REQUIRED WORK:
Repeat each line of the data below exactly, but skip the pictures.

------------------------------------

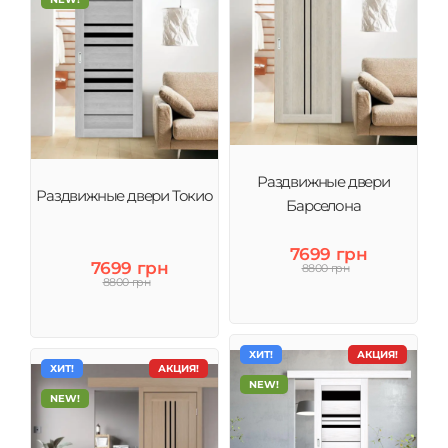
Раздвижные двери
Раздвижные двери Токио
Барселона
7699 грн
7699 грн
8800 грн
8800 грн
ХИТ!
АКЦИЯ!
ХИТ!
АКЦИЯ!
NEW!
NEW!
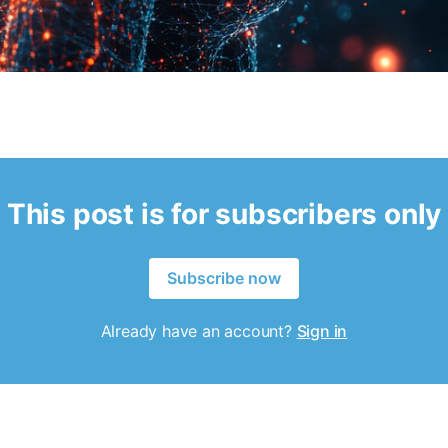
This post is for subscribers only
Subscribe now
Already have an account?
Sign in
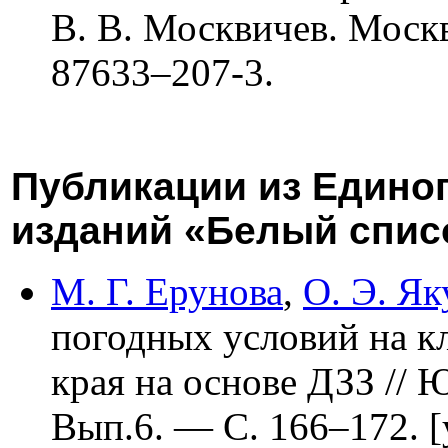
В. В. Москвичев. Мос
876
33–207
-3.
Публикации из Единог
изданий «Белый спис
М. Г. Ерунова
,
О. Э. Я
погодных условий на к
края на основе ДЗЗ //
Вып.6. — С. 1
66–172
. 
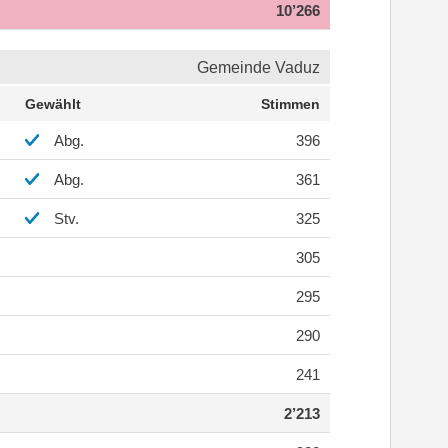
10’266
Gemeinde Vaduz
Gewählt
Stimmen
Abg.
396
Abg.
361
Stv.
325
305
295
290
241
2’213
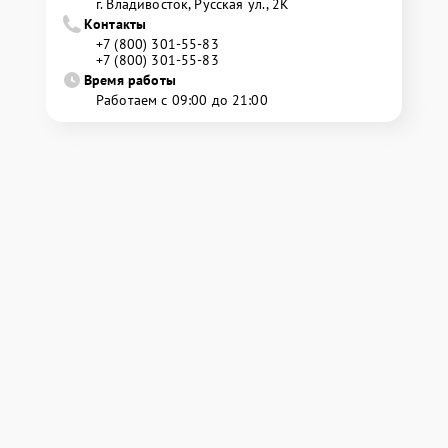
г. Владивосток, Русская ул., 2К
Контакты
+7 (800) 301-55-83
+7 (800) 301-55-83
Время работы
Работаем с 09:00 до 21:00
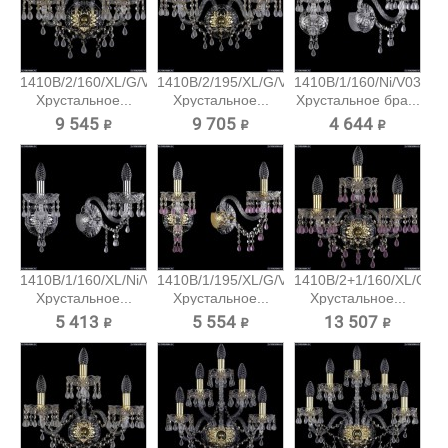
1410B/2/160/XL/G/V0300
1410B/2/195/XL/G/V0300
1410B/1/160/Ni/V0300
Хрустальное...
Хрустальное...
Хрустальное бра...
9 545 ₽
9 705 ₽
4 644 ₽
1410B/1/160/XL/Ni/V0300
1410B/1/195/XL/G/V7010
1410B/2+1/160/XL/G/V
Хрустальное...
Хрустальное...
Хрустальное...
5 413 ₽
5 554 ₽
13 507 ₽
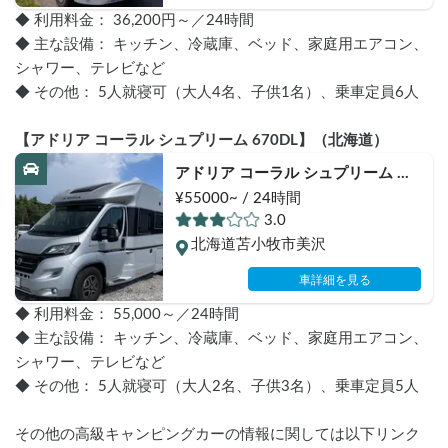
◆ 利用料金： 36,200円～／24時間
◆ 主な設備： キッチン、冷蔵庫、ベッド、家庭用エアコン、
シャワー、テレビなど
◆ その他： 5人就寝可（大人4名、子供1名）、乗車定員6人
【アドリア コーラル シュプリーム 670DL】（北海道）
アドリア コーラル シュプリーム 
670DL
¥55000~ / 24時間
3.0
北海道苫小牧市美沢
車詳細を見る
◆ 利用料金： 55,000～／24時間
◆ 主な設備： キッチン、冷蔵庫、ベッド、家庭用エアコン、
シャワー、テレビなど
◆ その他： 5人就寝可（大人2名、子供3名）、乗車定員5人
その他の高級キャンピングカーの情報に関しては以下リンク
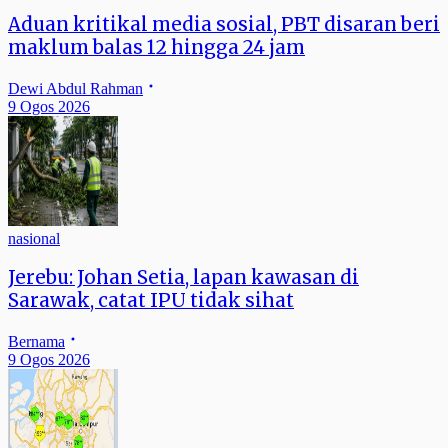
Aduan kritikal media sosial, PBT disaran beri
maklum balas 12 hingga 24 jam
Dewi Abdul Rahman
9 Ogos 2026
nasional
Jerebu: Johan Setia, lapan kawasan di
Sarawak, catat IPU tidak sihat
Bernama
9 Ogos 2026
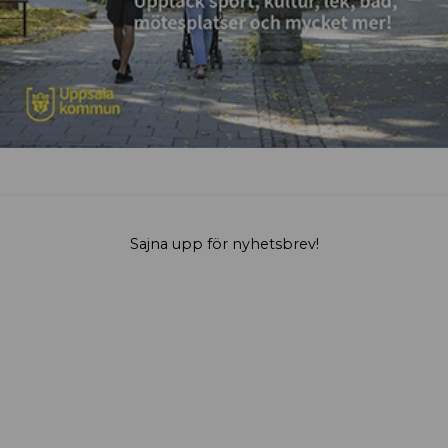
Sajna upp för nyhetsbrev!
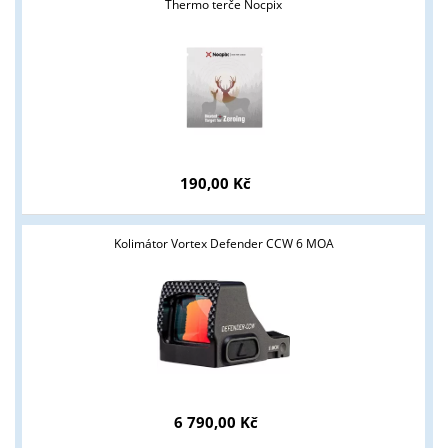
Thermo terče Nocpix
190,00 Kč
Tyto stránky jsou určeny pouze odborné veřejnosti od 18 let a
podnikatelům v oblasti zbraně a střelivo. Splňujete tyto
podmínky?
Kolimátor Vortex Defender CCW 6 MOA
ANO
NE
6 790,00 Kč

------------------------------------

RESULT FOR THIS TASK:
Раздвижные двери
Раздвижные двери Токио
Барселона
7699 грн
7699 грн
8800 грн
8800 грн
ХИТ!
АКЦИЯ!
ХИТ!
АКЦИЯ!
NEW!
NEW!
This post is for subscribers only
Subscribe now
Already have an account?
Sign in
В. В. Москвичев. Мос
876
33–207
-3.
Публикации из Единог
изданий «Белый спис
М. Г. Ерунова
,
О. Э. Я
погодных условий на к
края на основе ДЗЗ //
Вып.6. — С. 1
66–172
. 
10’266
Gemeinde Vaduz
Gewählt
Stimmen
Abg.
396
Abg.
361
Stv.
325
305
295
290
241
2’213
г. Владивосток, Русская ул., 2К
Контакты
+7 (800) 301-55-83
+7 (800) 301-55-83
Время работы
Работаем с 09:00 до 21:00
1410B/2/160/XL/G/V0300
1410B/2/195/XL/G/V0300
1410B/1/160/Ni/V0300
Хрустальное...
Хрустальное...
Хрустальное бра...
9 545 ₽
9 705 ₽
4 644 ₽
1410B/1/160/XL/Ni/V0300
1410B/1/195/XL/G/V7010
1410B/2+1/160/XL/G/V
Хрустальное...
Хрустальное...
Хрустальное...
5 413 ₽
5 554 ₽
13 507 ₽
◆ 利用料金： 36,200円～／24時間
◆ 主な設備： キッチン、冷蔵庫、ベッド、家庭用エアコン、
シャワー、テレビなど
◆ その他： 5人就寝可（大人4名、子供1名）、乗車定員6人
【アドリア コーラル シュプリーム 670DL】（北海道）
アドリア コーラル シュプリーム 
670DL
¥55000~ / 24時間
3.0
北海道苫小牧市美沢
車詳細を見る
◆ 利用料金： 55,000～／24時間
◆ 主な設備： キッチン、冷蔵庫、ベッド、家庭用エアコン、
シャワー、テレビなど
◆ その他： 5人就寝可（大人2名、子供3名）、乗車定員5人
その他の高級キャンピングカーの情報に関しては以下リンク
Aduan kritikal media sosial, PBT disaran beri
maklum balas 12 hingga 24 jam
Dewi Abdul Rahman
9 Ogos 2026
nasional
Jerebu: Johan Setia, lapan kawasan di
Sarawak, catat IPU tidak sihat
Bernama
9 Ogos 2026
Sajna upp för nyhetsbrev!
Thermo terče Nocpix
190,00 Kč
Tyto stránky jsou určeny pouze odborné veřejnosti od 18 let a
podnikatelům v oblasti zbraně a střelivo. Splňujete tyto
podmínky?
Kolimátor Vortex Defender CCW 6 MOA
ANO
NE
6 790,00 Kč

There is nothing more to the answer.